▶ [SÉLECTION]:
###
Le reste… est plus ardu. La partie centrale de ces « entrevoûtes », intitulée « Vociférations », reprend, sous 49 items composés de 343 sentences, le texte du « cantopéra » qui a formé Éliane Schubert. Et nous sommes là encore en terrain connu, au fond, car ce texte renvoie évidemment aux Slogans de Maria Soudaïeva. Cependant, je ne garantirais pas que l’impact soit le même…







Nous sommes bien confrontés à une sorte de poésie surréaliste, relevant souvent de l’écriture automatique, habillée sous les oripeaux grotesques d’un réalisme socialiste d’emblée perverti, une rhétorique révolutionnaire tout en imprécations démentes braillées à pleins poumons – des FORMULES MAJUSCULES ! agressives et absurdes, qui prennent sans cesse le lecteur/spectateur à Parti. Mais rien de tout cela n’a de sens, au fond – les formules sont vides, car ce n’est pas ce qui compte vraiment : ce sont des « mots de pouvoir », des mantras même pas vraiment cachés derrière les ordres d’agitprop, des « Om̐ » déguisés en rhétorique révolutionnaire.
###
▶ [CONSIGNE]: Extrayez de la sélection ci-dessus, à l'identique, le passage qui va de « Nous sommes bien » jusqu'à « en rhétorique révolutionnaire. » inclus.
###
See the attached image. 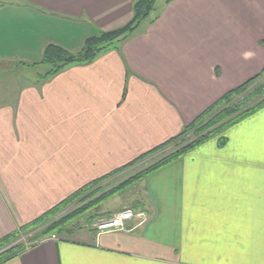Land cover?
Masks as SVG:
<instances>
[{"label":"crops","instance_id":"obj_1","mask_svg":"<svg viewBox=\"0 0 264 264\" xmlns=\"http://www.w3.org/2000/svg\"><path fill=\"white\" fill-rule=\"evenodd\" d=\"M135 1L0 0V73L38 66L49 43L81 50L127 24ZM160 1L91 62L0 80V239L137 164L264 70V0ZM225 136L142 180L133 205L146 219L75 229L4 264H264V107Z\"/></svg>","mask_w":264,"mask_h":264},{"label":"trees","instance_id":"obj_2","mask_svg":"<svg viewBox=\"0 0 264 264\" xmlns=\"http://www.w3.org/2000/svg\"><path fill=\"white\" fill-rule=\"evenodd\" d=\"M156 2L157 0H136L133 5V17L127 24L113 30L97 31L94 35L85 39L82 49L77 54L71 53L58 44H47L44 48L41 61H39L40 64H45L49 67L44 77L55 75L75 63L91 62L103 51L116 47V41L119 42L128 38L141 24H143V22L151 17ZM263 107L264 70L244 84L227 91L193 122L187 125L181 134L171 138L166 143L139 158L137 162L146 159L166 146L182 141L178 143L179 146L174 152L161 157L158 161L139 172L129 182L143 180L153 171L189 153L212 138L218 140L219 146H224L226 143V130L253 115ZM191 132L194 137L191 139L186 138ZM112 175L114 174L107 176V178ZM101 181L102 180H96L83 186L43 215L0 239V264L14 259L27 250L26 245L21 242L10 246L21 237L22 233L27 234L40 228V232L38 230L37 233H35L36 235L33 234L32 237L29 238V240L33 241L35 244L39 239L45 236L66 233L68 225L80 216L83 209H89L93 202L90 203L89 206L86 204L83 208H80V210H74L63 217H59L58 215L67 205L73 203L76 199L85 196L81 199L86 200L85 198L92 197L95 192L89 193L87 196L86 193ZM120 189H113L111 192L106 191V193L97 196L95 199L99 197L100 201L109 199L116 195Z\"/></svg>","mask_w":264,"mask_h":264},{"label":"rangeland","instance_id":"obj_3","mask_svg":"<svg viewBox=\"0 0 264 264\" xmlns=\"http://www.w3.org/2000/svg\"><path fill=\"white\" fill-rule=\"evenodd\" d=\"M162 1L163 0H161L160 2H162ZM118 43L119 42L116 41L115 45L118 46ZM68 51H70L71 53L77 54L78 52H80V48L68 49ZM13 65H14V68L6 69L0 73V80L3 78H10V79L20 78V77H22V75L24 73L29 74L33 77H36L39 73L41 75H44L49 70L48 65H41V64H39L36 67H32L31 69L24 68L23 66H21L19 64H16V65L13 64ZM184 129H183V131H184ZM193 137H194V135L191 132L189 135H187L186 138L191 139ZM212 139H215V138H212ZM180 142H182V141H180ZM180 142H176V144L166 146L163 149H161L160 151L153 153L152 155H150L146 159L138 162L137 164H135L129 168H126V169L106 178L105 180H102L98 185L93 187L91 190H88V192L86 193V196H87L89 193L95 192V194H93L92 197L85 198L86 200H82L85 196L83 198L81 197L82 199L81 198L76 199L73 203L67 205L62 210V212L58 215L59 217L60 216L63 217L64 215H67V214L73 212L74 210H76V211L80 210V208H83V206L86 204H88V206H89V204L93 202L90 205V208L89 209L87 208L88 210L83 209L81 211L82 213L80 214V216L78 218H76L70 225H68L66 233H62L60 235L59 234H51L49 236H45V237L39 239L37 241V243L42 242V241L47 240V239H56V238H59L61 236H66V235H68L67 234L68 232H71L72 230L79 229L82 227L94 228L95 220L98 217L110 216L114 213H117L121 210L128 209V208L129 209L135 208V210H137L136 209L137 206H135L133 204L136 202V200L139 197V194L142 192L141 191L142 187L140 185L142 180L141 181H133V182H129V181L134 176H136L139 172H141L143 169H145L146 167H148V166L152 165L153 163H155L156 161H158L161 157L174 152L178 148V146H179L178 143H180ZM113 189H115V190L120 189V190H118V193L116 195L110 197L109 199H106V200L103 199L102 201H100V197L97 198L98 200L95 199L97 196H100L101 194L106 193V191L111 192ZM38 230L40 232V228H37L36 230L29 232L27 234L22 233L21 237L15 243L11 244L10 246L21 242V243L26 245L27 249H29L31 246H33L35 244L33 241H30L29 238L32 237L33 234L37 233Z\"/></svg>","mask_w":264,"mask_h":264},{"label":"built area","instance_id":"obj_4","mask_svg":"<svg viewBox=\"0 0 264 264\" xmlns=\"http://www.w3.org/2000/svg\"><path fill=\"white\" fill-rule=\"evenodd\" d=\"M147 213L144 210L124 209L110 216L98 217L95 220L94 228L99 233L125 230L129 222L146 219Z\"/></svg>","mask_w":264,"mask_h":264}]
</instances>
###
▶ [RÉPONSE RÉDIGÉE]:
Nous sommes bien confrontés à une sorte de poésie surréaliste, relevant souvent de l’écriture automatique, habillée sous les oripeaux grotesques d’un réalisme socialiste d’emblée perverti, une rhétorique révolutionnaire tout en imprécations démentes braillées à pleins poumons – des FORMULES MAJUSCULES ! agressives et absurdes, qui prennent sans cesse le lecteur/spectateur à Parti. Mais rien de tout cela n’a de sens, au fond – les formules sont vides, car ce n’est pas ce qui compte vraiment : ce sont des « mots de pouvoir », des mantras même pas vraiment cachés derrière les ordres d’agitprop, des « Om̐ » déguisés en rhétorique révolutionnaire.